What this task involves:
Every line that contains "lines" must be located and copied from the data.

Data excerpts:
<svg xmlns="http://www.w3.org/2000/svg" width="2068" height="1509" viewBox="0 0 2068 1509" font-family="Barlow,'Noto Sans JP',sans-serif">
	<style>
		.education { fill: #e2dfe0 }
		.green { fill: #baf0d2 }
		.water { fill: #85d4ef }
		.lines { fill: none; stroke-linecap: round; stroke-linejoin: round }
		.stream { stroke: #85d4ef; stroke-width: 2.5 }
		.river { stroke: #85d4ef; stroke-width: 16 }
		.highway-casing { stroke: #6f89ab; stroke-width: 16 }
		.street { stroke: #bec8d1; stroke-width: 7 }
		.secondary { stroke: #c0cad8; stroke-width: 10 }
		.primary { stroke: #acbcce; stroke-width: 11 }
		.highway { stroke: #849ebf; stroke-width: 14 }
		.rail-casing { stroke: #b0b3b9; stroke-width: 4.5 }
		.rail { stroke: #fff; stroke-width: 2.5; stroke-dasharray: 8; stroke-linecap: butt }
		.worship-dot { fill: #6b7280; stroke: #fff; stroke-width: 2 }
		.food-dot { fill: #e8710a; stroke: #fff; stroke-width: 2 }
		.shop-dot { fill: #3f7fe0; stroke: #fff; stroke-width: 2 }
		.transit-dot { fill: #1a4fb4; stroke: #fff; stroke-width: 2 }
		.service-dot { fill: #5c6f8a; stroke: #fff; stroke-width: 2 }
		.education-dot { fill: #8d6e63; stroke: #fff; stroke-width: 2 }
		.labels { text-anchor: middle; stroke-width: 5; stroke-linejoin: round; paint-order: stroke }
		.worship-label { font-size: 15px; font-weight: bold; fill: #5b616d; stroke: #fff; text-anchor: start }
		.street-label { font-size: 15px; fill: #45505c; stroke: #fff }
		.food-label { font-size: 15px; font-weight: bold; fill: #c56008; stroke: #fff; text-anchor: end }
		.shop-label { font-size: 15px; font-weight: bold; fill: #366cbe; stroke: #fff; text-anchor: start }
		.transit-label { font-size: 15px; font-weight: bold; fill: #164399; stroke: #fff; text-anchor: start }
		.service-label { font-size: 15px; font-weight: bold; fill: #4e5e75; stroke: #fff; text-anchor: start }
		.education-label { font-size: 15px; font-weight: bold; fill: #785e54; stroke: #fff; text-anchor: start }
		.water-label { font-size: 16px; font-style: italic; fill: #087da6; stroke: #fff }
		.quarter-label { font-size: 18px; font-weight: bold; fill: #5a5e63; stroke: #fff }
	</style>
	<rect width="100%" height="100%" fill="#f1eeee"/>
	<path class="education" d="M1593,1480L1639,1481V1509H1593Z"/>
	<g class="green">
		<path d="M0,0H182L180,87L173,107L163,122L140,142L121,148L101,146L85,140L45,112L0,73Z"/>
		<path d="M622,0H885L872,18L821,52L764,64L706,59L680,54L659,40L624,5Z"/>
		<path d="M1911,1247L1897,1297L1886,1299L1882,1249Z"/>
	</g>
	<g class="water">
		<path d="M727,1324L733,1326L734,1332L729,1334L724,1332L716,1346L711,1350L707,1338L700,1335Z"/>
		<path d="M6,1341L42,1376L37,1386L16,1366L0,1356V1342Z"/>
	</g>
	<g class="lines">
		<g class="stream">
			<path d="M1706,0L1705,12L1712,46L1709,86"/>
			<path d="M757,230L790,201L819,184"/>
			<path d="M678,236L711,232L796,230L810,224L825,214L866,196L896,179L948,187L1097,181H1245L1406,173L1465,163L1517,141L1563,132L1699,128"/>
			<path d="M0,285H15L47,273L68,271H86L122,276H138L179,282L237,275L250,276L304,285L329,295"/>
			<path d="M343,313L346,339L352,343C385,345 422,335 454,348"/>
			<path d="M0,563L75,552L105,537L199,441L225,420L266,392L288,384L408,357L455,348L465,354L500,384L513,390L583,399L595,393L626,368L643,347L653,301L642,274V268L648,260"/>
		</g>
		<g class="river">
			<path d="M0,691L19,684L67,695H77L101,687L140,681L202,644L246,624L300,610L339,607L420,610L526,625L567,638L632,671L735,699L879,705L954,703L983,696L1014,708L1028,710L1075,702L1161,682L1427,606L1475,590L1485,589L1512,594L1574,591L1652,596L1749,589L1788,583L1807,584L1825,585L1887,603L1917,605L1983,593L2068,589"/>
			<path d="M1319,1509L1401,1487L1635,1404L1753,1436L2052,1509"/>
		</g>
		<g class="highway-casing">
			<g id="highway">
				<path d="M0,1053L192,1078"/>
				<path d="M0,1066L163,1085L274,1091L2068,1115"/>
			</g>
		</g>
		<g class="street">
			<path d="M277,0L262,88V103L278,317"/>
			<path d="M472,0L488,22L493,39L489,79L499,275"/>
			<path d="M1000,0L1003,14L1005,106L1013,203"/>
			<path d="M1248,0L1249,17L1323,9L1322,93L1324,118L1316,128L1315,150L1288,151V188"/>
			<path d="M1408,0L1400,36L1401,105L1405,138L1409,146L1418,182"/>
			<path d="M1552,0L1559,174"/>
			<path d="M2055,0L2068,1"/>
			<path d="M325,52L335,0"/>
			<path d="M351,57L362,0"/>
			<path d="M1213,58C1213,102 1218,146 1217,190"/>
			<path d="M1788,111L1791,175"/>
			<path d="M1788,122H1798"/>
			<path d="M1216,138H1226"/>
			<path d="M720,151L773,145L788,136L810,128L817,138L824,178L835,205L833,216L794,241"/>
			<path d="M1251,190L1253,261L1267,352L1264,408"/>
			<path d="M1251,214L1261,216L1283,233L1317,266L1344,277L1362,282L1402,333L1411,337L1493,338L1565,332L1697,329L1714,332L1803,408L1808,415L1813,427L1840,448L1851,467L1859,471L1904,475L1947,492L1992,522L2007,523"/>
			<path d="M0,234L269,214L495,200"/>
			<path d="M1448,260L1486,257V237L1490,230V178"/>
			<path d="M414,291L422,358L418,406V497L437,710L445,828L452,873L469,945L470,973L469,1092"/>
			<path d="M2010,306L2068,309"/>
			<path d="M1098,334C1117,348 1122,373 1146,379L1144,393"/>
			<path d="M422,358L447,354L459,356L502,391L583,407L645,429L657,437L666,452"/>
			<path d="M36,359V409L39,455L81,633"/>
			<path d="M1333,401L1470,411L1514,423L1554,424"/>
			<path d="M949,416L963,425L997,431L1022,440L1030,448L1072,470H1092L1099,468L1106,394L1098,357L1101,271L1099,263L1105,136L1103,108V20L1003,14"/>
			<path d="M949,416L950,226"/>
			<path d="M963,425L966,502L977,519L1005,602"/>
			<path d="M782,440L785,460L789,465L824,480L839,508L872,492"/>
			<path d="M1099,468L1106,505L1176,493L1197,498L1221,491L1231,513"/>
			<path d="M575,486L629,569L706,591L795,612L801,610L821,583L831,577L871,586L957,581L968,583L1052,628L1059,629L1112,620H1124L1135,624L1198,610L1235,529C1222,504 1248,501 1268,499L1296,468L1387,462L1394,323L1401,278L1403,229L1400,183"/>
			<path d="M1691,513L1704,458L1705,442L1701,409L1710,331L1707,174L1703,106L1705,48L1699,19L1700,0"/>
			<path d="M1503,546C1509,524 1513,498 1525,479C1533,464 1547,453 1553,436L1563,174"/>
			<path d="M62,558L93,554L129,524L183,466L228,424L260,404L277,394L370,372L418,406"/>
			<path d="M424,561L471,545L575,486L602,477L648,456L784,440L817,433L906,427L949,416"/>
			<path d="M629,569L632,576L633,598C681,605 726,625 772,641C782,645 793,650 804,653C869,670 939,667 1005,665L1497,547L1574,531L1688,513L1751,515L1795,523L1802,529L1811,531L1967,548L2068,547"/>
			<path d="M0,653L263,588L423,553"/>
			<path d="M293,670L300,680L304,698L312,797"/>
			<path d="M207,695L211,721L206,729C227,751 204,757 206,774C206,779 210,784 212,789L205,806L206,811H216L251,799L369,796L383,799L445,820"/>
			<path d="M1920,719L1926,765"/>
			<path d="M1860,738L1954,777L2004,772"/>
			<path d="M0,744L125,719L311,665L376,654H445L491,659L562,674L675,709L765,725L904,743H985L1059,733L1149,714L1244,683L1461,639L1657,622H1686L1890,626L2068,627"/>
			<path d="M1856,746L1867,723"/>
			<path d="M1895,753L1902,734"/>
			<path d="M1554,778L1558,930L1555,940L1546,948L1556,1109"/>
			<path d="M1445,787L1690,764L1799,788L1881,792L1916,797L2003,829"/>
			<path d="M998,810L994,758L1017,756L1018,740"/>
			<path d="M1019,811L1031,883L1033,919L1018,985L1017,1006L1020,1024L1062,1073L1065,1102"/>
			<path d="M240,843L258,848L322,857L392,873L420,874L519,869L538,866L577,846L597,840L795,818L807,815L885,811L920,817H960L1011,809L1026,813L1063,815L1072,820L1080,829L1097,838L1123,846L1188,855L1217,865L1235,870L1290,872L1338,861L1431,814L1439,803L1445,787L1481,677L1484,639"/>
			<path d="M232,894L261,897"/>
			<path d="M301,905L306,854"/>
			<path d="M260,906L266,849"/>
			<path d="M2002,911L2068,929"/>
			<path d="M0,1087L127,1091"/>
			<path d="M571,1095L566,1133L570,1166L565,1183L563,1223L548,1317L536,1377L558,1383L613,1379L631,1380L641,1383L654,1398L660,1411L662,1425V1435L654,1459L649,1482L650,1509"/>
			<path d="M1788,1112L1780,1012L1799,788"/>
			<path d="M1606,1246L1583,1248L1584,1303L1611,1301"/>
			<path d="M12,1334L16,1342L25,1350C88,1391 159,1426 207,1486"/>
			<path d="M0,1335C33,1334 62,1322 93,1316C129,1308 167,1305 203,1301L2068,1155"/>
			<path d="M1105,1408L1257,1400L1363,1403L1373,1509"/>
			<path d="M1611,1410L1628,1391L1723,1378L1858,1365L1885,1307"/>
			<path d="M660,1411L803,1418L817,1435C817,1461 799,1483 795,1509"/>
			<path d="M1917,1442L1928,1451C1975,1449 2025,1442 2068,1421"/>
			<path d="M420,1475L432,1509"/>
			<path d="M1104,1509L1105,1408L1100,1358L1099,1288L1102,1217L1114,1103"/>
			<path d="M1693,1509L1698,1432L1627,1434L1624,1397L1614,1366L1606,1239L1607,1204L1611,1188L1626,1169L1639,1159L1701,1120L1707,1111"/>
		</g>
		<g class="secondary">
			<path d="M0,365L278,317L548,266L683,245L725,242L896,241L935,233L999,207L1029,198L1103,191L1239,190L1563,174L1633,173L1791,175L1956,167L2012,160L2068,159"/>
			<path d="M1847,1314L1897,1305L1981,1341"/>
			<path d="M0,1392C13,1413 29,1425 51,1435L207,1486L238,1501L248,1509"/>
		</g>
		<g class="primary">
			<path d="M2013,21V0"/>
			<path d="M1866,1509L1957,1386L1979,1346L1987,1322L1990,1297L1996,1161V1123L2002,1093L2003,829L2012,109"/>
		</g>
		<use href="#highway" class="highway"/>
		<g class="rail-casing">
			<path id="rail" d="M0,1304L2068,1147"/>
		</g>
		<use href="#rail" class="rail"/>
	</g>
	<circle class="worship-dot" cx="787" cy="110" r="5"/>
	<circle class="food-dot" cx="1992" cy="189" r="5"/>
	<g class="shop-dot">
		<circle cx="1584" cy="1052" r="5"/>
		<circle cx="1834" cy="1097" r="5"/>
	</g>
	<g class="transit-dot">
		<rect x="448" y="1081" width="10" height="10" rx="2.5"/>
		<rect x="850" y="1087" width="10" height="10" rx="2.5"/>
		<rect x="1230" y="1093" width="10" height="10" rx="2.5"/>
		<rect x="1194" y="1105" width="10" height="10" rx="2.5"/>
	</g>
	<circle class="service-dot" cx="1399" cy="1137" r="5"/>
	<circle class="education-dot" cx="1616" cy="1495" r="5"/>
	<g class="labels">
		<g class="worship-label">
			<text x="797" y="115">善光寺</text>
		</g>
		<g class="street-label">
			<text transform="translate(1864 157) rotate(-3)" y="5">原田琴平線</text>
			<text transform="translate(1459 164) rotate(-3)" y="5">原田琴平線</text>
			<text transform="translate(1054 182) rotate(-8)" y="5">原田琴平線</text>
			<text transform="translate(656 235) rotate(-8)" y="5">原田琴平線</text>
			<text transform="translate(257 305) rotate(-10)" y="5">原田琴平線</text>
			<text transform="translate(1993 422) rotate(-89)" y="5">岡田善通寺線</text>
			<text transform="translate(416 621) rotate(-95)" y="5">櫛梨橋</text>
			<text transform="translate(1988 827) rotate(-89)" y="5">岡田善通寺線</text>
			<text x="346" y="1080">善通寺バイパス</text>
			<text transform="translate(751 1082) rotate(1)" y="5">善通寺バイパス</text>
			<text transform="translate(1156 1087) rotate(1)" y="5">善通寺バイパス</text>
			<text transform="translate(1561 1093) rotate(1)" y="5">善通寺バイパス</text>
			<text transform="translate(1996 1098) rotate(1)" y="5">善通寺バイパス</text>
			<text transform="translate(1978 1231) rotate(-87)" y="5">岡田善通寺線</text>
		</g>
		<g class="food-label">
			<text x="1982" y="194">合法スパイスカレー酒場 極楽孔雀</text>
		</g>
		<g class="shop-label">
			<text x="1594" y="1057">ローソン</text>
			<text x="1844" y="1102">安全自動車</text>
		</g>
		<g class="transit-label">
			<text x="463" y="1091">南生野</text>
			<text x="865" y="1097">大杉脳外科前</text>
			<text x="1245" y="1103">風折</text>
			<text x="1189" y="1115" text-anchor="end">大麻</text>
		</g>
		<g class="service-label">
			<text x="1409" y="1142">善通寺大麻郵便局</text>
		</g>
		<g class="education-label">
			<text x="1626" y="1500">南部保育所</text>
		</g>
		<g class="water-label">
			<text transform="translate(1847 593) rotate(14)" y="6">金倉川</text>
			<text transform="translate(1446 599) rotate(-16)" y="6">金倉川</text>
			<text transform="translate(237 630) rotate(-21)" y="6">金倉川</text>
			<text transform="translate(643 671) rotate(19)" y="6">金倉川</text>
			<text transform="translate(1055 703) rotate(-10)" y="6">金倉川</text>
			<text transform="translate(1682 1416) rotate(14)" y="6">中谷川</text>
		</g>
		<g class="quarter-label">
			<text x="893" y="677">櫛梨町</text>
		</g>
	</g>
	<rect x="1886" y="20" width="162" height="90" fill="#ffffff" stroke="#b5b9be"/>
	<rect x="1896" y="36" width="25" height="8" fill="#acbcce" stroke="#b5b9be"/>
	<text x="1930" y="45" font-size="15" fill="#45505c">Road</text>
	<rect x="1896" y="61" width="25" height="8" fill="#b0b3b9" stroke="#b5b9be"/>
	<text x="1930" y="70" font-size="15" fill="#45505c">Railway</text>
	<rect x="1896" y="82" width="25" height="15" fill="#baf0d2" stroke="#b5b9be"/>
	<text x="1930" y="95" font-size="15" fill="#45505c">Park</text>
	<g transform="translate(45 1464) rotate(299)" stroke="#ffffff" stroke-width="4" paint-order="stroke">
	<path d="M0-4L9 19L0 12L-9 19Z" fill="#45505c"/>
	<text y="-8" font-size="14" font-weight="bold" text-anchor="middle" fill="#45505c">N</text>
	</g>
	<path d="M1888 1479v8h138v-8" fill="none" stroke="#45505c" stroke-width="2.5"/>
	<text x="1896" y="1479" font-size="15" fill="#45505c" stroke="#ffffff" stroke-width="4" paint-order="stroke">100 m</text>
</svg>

...

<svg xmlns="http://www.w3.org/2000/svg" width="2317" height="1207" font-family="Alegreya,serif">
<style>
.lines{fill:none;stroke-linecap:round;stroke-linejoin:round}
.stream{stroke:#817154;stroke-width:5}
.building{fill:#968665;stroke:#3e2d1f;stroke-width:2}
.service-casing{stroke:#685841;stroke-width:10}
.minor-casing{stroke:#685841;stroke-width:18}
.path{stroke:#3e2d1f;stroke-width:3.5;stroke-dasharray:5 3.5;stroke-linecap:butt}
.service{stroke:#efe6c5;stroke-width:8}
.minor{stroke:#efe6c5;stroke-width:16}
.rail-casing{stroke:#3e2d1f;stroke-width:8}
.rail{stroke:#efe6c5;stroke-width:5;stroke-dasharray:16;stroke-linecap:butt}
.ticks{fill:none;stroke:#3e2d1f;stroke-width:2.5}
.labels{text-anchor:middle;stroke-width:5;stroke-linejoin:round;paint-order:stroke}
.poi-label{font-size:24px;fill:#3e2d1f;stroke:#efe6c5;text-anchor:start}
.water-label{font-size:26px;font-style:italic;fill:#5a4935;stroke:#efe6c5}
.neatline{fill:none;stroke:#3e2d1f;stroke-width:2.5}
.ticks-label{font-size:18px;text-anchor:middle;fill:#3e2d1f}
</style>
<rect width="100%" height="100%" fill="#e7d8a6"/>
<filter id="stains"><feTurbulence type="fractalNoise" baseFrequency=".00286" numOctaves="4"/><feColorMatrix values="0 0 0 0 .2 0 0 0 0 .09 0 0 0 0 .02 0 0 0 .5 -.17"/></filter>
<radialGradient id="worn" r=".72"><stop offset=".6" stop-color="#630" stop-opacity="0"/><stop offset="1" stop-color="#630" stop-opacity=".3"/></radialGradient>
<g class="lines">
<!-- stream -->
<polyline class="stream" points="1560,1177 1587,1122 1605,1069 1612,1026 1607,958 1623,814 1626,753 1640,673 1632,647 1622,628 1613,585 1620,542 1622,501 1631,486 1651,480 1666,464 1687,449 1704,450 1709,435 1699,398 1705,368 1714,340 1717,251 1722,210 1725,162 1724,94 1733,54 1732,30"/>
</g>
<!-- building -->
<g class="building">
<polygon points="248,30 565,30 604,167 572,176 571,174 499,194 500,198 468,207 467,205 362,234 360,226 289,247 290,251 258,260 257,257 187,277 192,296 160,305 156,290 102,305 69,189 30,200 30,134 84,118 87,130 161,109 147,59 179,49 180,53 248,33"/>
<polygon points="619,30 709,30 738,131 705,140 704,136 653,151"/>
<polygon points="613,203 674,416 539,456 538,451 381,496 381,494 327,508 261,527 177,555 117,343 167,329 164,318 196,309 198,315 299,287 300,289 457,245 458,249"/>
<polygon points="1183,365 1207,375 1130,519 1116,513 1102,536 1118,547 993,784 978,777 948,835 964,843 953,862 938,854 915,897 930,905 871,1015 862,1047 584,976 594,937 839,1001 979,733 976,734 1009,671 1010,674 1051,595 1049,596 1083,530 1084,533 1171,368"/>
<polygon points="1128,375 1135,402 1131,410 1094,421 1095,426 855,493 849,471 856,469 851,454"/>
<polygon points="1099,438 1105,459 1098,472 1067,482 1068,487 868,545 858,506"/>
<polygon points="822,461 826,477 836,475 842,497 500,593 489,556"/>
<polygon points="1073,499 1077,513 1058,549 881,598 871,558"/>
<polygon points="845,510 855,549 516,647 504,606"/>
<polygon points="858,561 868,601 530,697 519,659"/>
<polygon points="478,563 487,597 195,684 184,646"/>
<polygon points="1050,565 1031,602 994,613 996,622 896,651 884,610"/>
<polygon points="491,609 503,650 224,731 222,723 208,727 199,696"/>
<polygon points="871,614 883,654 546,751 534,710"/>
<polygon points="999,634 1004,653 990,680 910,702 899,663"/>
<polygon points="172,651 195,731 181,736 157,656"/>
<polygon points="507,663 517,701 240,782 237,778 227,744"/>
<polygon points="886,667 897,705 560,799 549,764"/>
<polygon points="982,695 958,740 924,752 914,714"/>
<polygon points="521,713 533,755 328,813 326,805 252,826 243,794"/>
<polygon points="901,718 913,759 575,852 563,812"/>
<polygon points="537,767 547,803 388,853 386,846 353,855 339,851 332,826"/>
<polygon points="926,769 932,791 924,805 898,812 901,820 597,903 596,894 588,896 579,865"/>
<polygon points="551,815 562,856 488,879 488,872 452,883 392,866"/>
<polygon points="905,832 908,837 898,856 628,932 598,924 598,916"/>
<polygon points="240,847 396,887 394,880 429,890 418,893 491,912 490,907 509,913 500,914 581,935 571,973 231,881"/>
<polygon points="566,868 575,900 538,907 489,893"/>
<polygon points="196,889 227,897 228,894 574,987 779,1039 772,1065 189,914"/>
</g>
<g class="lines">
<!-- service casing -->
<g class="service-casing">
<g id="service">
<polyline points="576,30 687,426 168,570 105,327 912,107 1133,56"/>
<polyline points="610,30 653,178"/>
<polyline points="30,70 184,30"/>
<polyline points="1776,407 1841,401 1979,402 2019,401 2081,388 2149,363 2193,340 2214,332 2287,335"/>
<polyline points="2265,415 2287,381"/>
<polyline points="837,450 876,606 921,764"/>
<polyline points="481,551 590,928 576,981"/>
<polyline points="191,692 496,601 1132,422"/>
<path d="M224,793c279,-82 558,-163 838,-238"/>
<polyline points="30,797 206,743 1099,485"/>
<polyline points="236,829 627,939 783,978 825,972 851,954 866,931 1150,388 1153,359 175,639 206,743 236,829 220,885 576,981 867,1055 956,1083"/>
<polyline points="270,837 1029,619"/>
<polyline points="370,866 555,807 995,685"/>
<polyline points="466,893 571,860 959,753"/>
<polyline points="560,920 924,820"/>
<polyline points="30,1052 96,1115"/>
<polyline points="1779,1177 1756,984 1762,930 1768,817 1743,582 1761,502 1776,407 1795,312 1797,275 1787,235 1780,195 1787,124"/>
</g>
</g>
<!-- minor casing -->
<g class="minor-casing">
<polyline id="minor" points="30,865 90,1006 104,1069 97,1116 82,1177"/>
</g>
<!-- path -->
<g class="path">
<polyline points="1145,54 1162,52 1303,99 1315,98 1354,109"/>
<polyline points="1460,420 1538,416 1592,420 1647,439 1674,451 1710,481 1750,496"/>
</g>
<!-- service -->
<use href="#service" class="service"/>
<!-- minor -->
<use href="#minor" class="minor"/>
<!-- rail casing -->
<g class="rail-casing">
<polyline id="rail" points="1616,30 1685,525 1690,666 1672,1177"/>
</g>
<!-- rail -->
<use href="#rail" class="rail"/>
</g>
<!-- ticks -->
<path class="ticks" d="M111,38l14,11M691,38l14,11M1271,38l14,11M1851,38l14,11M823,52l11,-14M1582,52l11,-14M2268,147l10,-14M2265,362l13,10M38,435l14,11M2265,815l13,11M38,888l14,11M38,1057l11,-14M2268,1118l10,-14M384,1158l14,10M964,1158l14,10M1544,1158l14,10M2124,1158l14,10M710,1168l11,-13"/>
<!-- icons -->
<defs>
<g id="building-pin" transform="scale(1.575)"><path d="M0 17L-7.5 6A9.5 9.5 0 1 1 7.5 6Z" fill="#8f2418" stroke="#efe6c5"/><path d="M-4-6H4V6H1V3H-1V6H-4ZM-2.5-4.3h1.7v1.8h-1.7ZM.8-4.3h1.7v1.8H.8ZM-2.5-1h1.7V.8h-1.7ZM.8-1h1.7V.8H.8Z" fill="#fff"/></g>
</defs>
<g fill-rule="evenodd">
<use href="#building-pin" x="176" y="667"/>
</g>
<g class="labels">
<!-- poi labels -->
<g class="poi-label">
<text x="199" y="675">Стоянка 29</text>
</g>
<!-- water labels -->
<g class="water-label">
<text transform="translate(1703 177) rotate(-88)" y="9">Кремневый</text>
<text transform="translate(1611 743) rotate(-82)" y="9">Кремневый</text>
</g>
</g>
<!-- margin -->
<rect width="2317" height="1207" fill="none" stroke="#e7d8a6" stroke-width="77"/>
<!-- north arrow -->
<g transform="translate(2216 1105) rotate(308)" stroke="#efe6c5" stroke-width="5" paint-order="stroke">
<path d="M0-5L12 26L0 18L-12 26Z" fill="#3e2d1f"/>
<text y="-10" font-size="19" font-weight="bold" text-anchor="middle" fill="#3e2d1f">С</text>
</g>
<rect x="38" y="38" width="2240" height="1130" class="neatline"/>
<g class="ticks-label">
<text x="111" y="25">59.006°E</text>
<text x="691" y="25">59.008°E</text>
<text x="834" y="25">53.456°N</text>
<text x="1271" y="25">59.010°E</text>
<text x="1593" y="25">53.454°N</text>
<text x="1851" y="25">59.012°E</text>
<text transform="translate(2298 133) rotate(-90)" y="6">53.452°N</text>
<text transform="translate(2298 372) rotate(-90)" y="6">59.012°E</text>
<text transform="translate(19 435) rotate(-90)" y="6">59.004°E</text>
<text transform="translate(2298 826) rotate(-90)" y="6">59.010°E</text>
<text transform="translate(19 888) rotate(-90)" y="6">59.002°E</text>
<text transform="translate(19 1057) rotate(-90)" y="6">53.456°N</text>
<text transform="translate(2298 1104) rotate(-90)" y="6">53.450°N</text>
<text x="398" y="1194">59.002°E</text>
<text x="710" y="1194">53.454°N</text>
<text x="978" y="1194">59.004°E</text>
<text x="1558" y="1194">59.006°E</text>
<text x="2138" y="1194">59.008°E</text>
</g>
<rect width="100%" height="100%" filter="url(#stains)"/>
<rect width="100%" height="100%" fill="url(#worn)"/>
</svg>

Completed task:
		.lines { fill: none; stroke-linecap: round; stroke-linejoin: round }
	<g class="lines">
.lines{fill:none;stroke-linecap:round;stroke-linejoin:round}
<g class="lines">
<g class="lines">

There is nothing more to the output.